David e Gaia si erano seduti uno di fronte all’altro. Il tavolo era piccolo e quadrato. Lui si stava servendo di patatine intingendole nel ketchup . Lei lo osservava. Non mangiava da parecchie ore e si era guardata bene dal farlo per non rovinarsi l’appetito. Ora aveva letteralmente l’acquolina in bocca, ma non osava muovere una mano verso le patatine. Il fatto che non fosse stata neppure servita di un piatto le faceva intuire che doveva aspettare.
David si sprecava nei mugolii di piacere ogni qualvolta mordeva uno di quei bastoncini dorati e croccanti, sgocciolanti di salsa saporita e stuzzicante. Una goccia era caduta sul tavolo.

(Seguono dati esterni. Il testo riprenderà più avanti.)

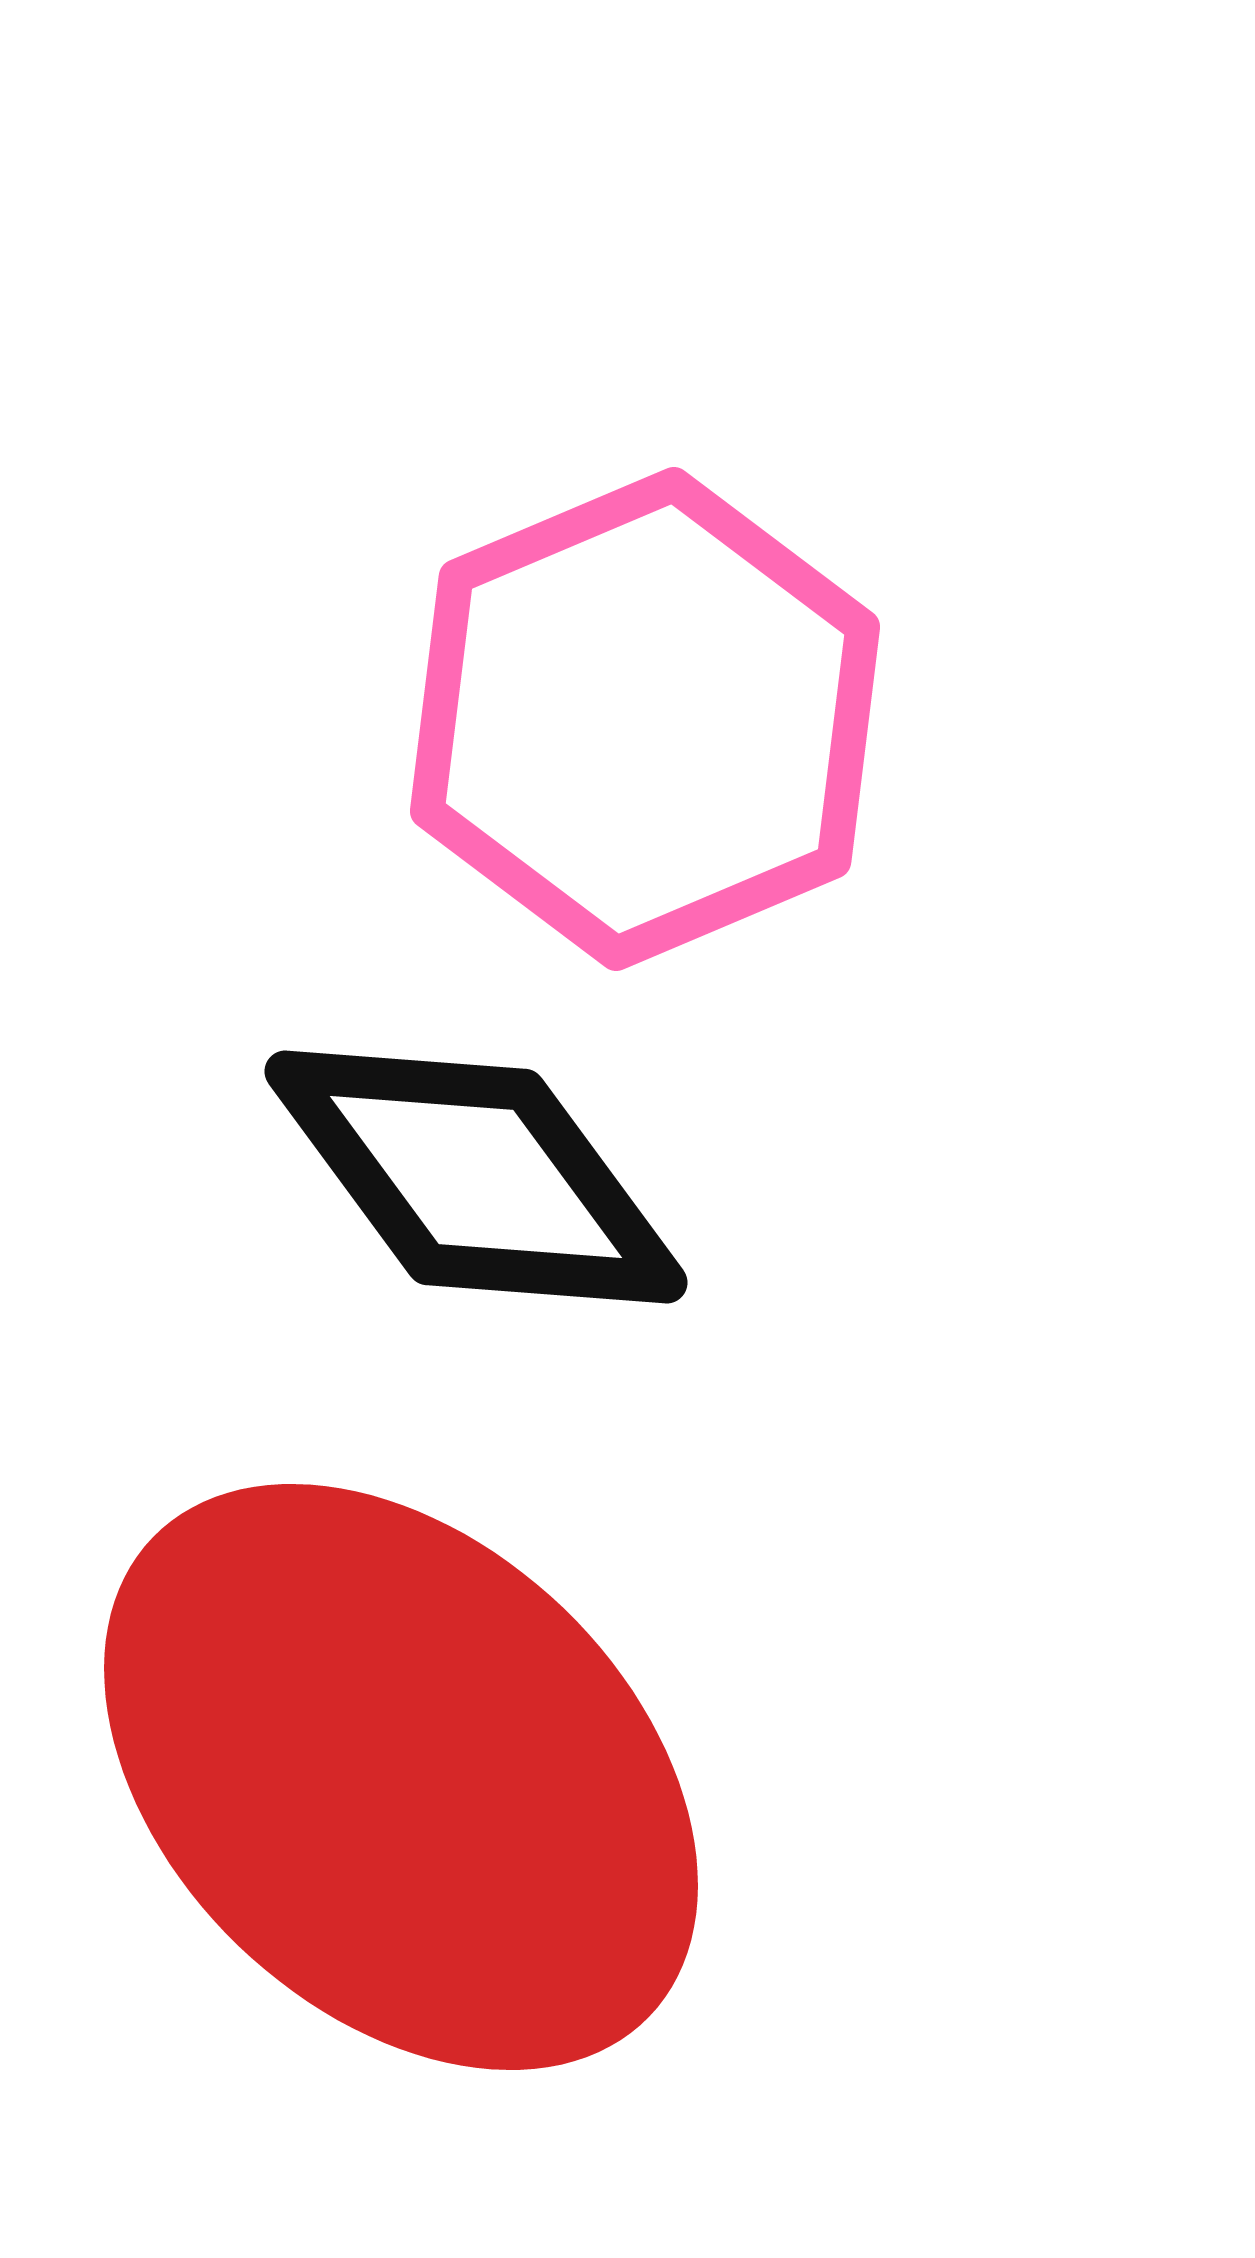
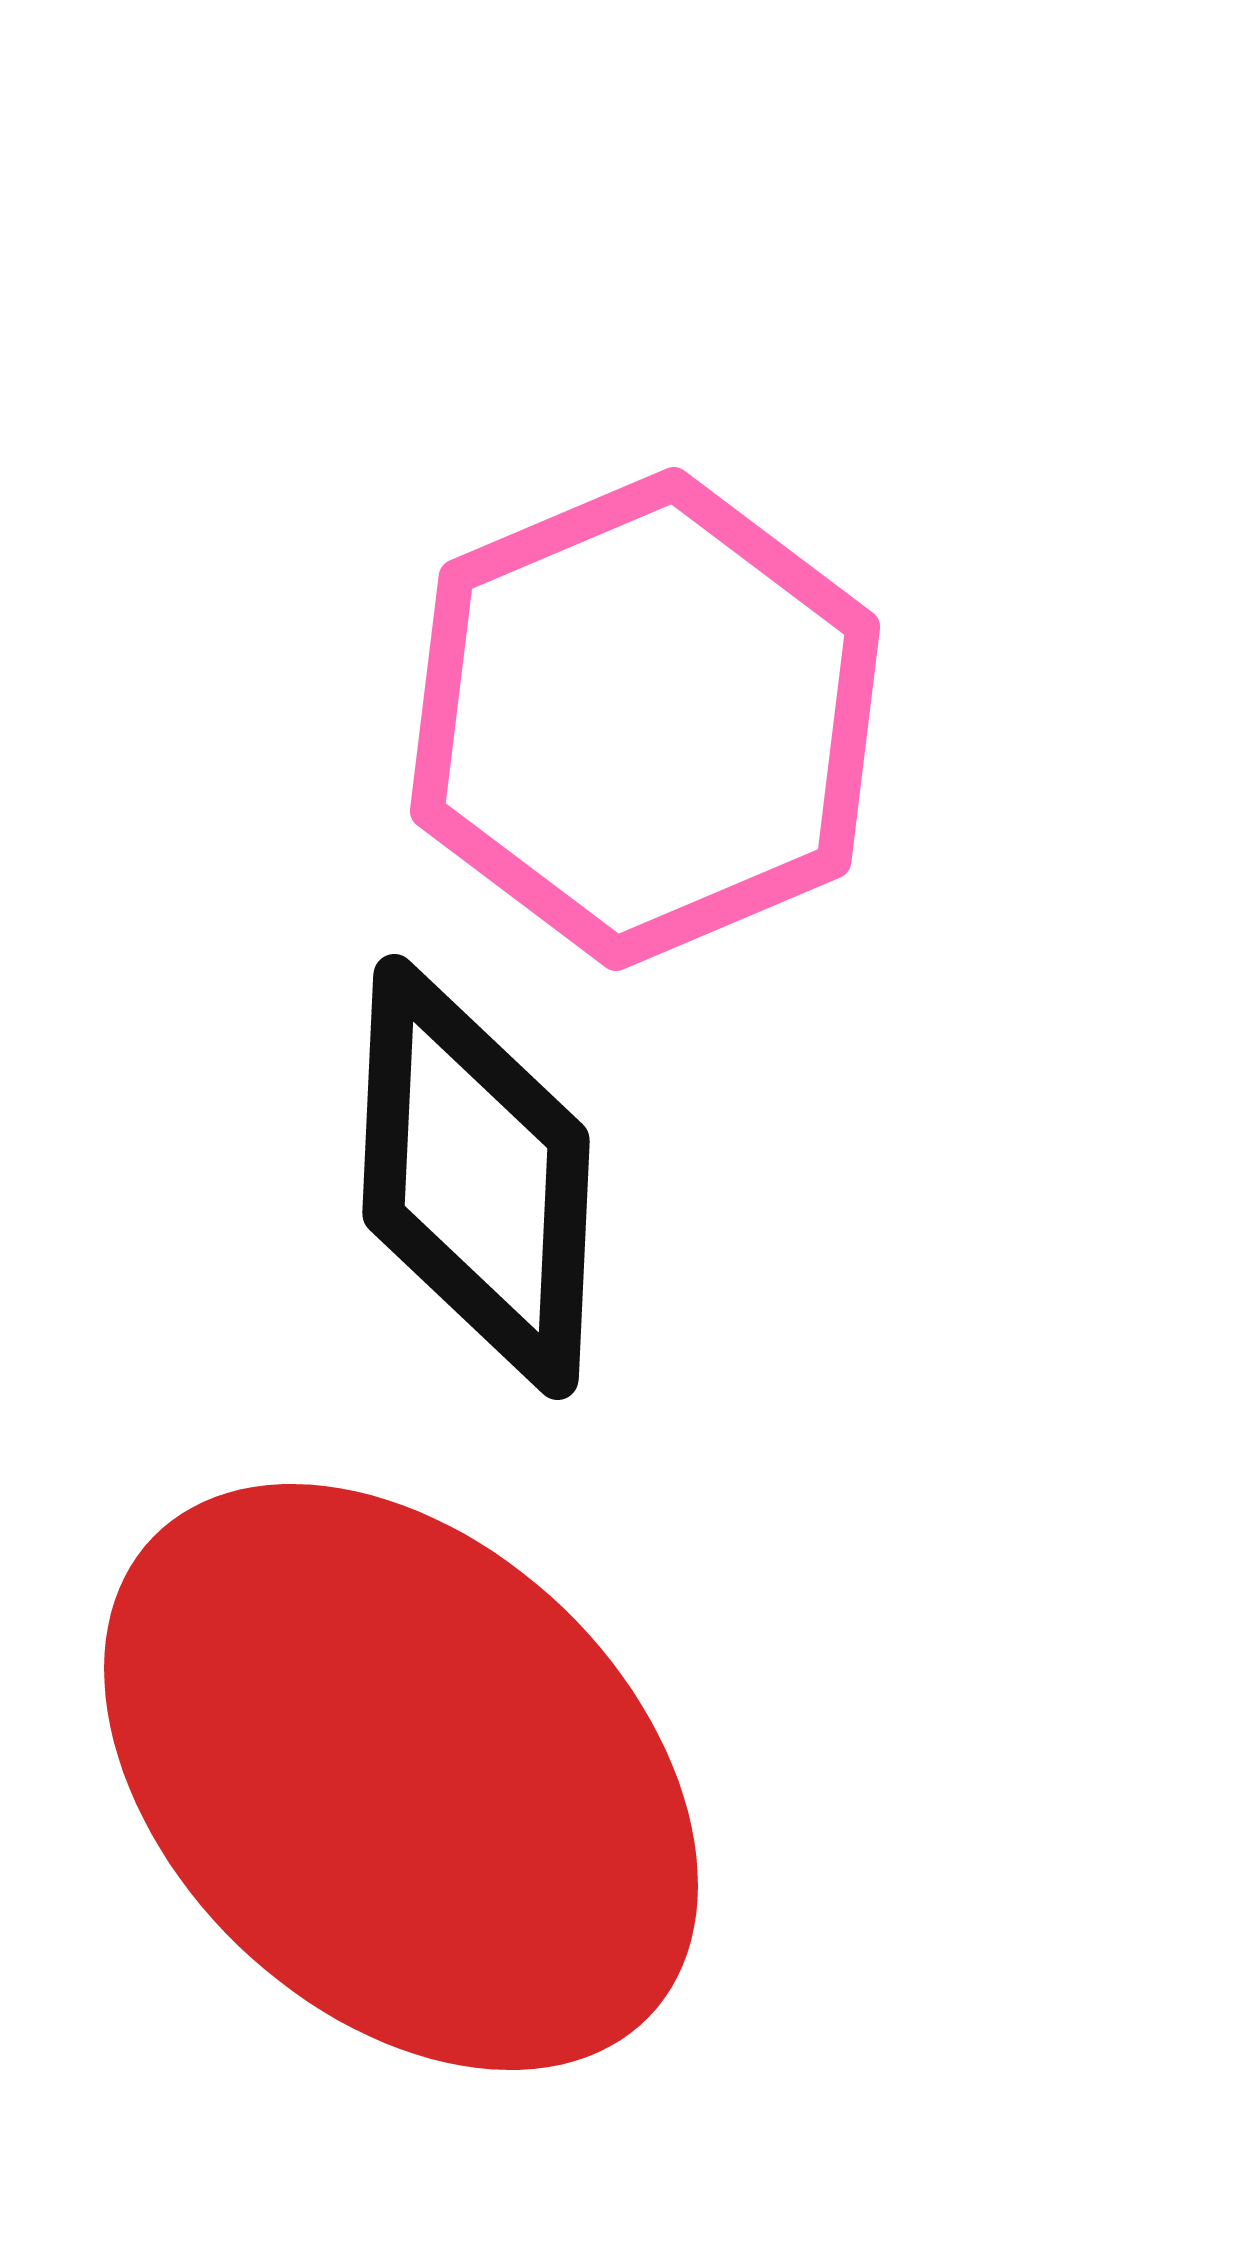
black diamond: rotated 39 degrees clockwise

Era assurdo come Gaia si sorprese a guardarla in modo ossessivo, come se volesse recuperarla col pensiero.
L’uomo allungò una patatina verso di lei, che visibilmente sollevata al pensiero di poterla gustare, si mosse per afferrarla.
- No… - disse David ritirando la mano - …non con le mani… - Guardò Gaia negli occhi.
La sua espressione tesa mista all’eccitazione era impagabile. Le porse di nuovo la patatina fritta, fermandosi proprio davanti alla sua bocca. Lei si avvicinò incerta, dischiudendo appena le sue labbra. Quelle labbra che non colorava mai di rosso, che lasciava naturali perché odiava il sapore del rossetto sulla punta della lingua. Quelle labbra che ora si stavano chiudendo sulla patatina, stando ben attenta a non sfiorare le dita di David.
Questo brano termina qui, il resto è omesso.